● **Stored data**
┄┄┄┄┄┄┄┄┄┄┄┄┄┄┄┄┄┄┄┄

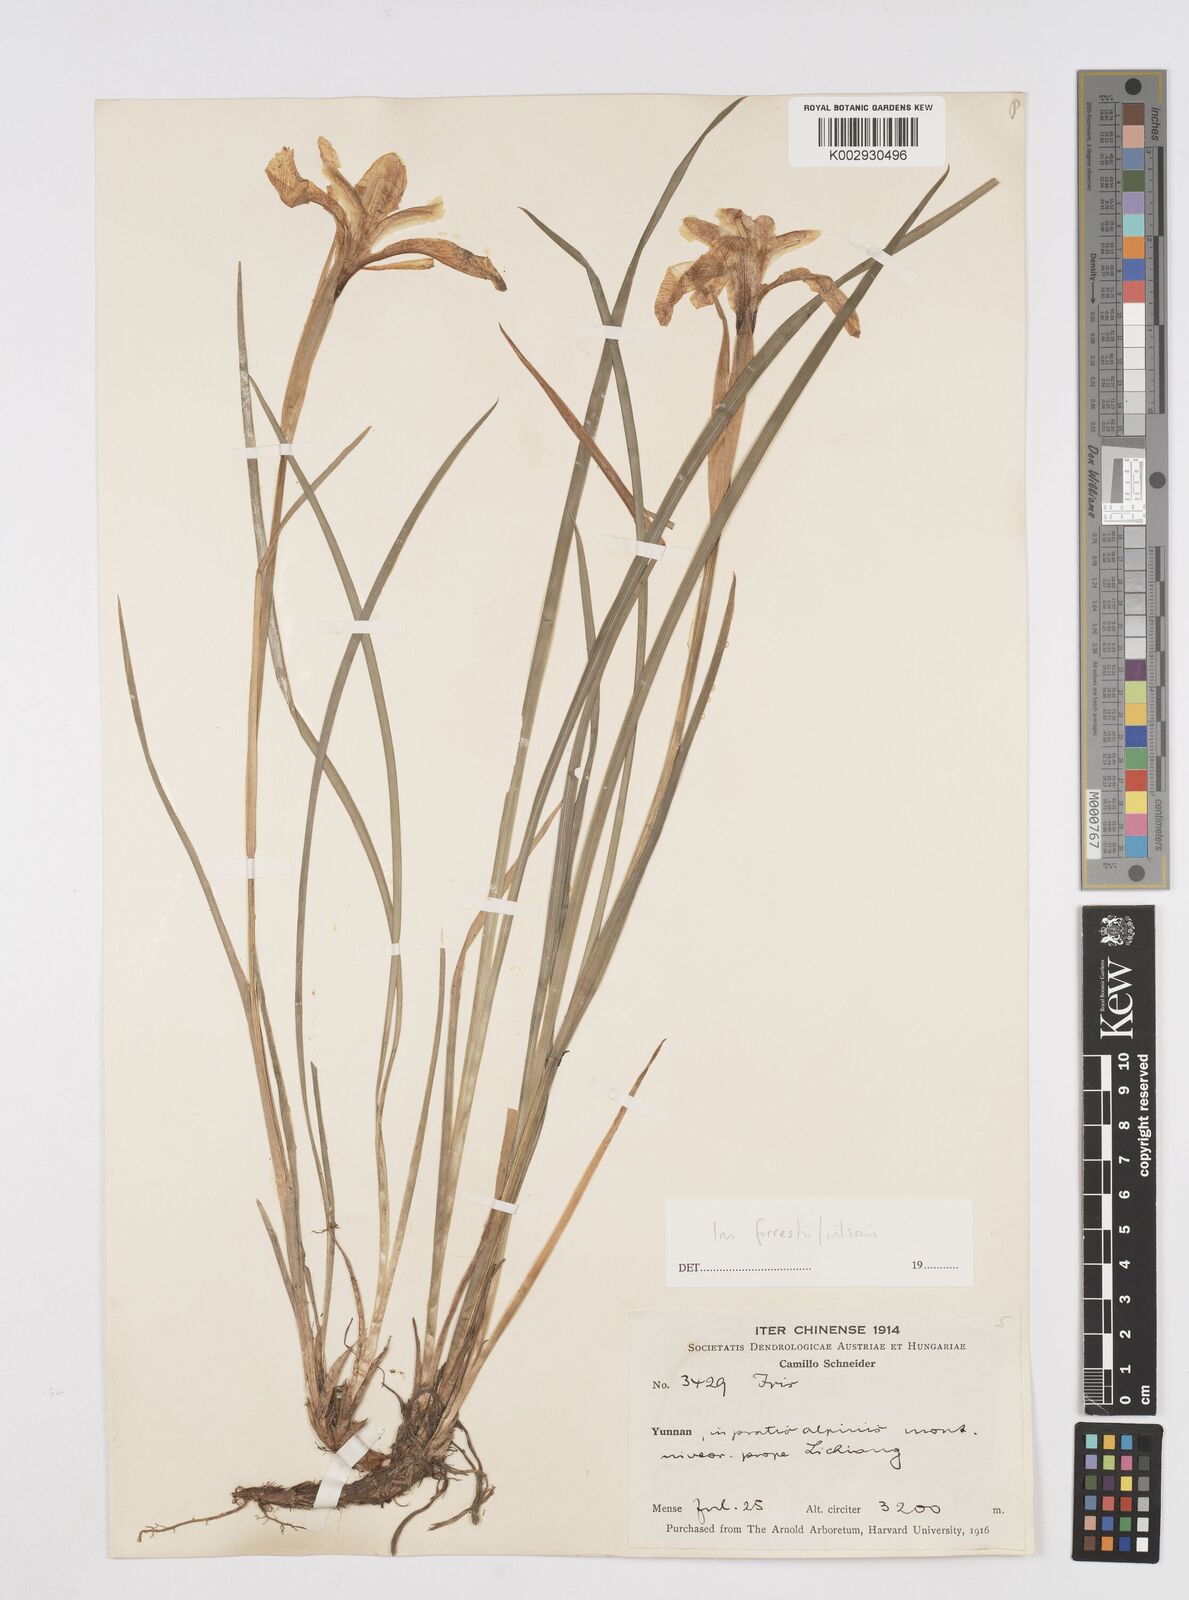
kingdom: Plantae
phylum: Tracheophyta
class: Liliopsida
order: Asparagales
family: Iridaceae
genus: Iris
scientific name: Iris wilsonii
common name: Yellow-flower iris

┄┄┄┄┄┄┄┄┄┄┄┄┄┄┄┄┄┄┄┄

Rewrite the lines of all the items, replacing "common name" with "vernacular name" and leaving everything else unchanged. Leave the pictures out of your answer.

● **FULL ANSWER**
kingdom: Plantae
phylum: Tracheophyta
class: Liliopsida
order: Asparagales
family: Iridaceae
genus: Iris
scientific name: Iris wilsonii
vernacular name: Yellow-flower iris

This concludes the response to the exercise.